When the project ended, a few months later, Shade signed up with PeopleReady, the national temp labor agency, to work on another utility-scale solar farm two hours away in Rockingham, North Carolina. Since then, Shade has lived on the road chasing solar projects, from Texas to Virginia to South Carolina to Nevada to Florida to Maryland to Georgia. "It's a hard life to live," said Shade. "You're always away from friends and family. Sometimes you don't know anybody."

Temp agencies are as common in the solar industry as they are in construction. Many workers are needed to install a solar field, but much fewer are needed once it's up and running.

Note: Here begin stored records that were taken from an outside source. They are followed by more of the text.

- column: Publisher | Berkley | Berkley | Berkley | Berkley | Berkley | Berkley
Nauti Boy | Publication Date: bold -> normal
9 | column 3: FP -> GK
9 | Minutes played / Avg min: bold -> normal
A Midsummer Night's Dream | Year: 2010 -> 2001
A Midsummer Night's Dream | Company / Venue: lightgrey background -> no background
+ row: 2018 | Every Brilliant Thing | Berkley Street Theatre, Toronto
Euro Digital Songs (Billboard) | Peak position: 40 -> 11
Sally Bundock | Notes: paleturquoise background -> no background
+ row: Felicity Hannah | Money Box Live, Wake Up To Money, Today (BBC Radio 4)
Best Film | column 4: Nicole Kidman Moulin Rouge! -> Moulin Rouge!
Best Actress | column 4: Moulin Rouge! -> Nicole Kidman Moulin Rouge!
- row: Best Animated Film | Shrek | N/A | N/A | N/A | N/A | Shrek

Besides PeopleReady, there's companies like WorkRise, 360 Industrial Services, Aerotek, and Tradesmen. Shade has worked for lots of different temp companies.

For each project, Shade has had to negotiate with a recruiter on the phone over his hourly wages and a daily housing stipend, known as a per diem. In the solar industry, it's common to have two workers doing the same job for vastly different pay and living stipends, multiple solar workers and labor organizers told Motherboard. Nico Ries, an organizer at Green Workers Alliance who has engaged with hundreds of renewable energy workers, said getting paid a higher wage than other workers with the same experience often “boils down to nepotism.” “Workers often refer to it as the good ol’ boy system,” they said. Frequently, local hires and other newcomers to the industry who might commute an hour or two to get to a worksite do not receive per diem stipends.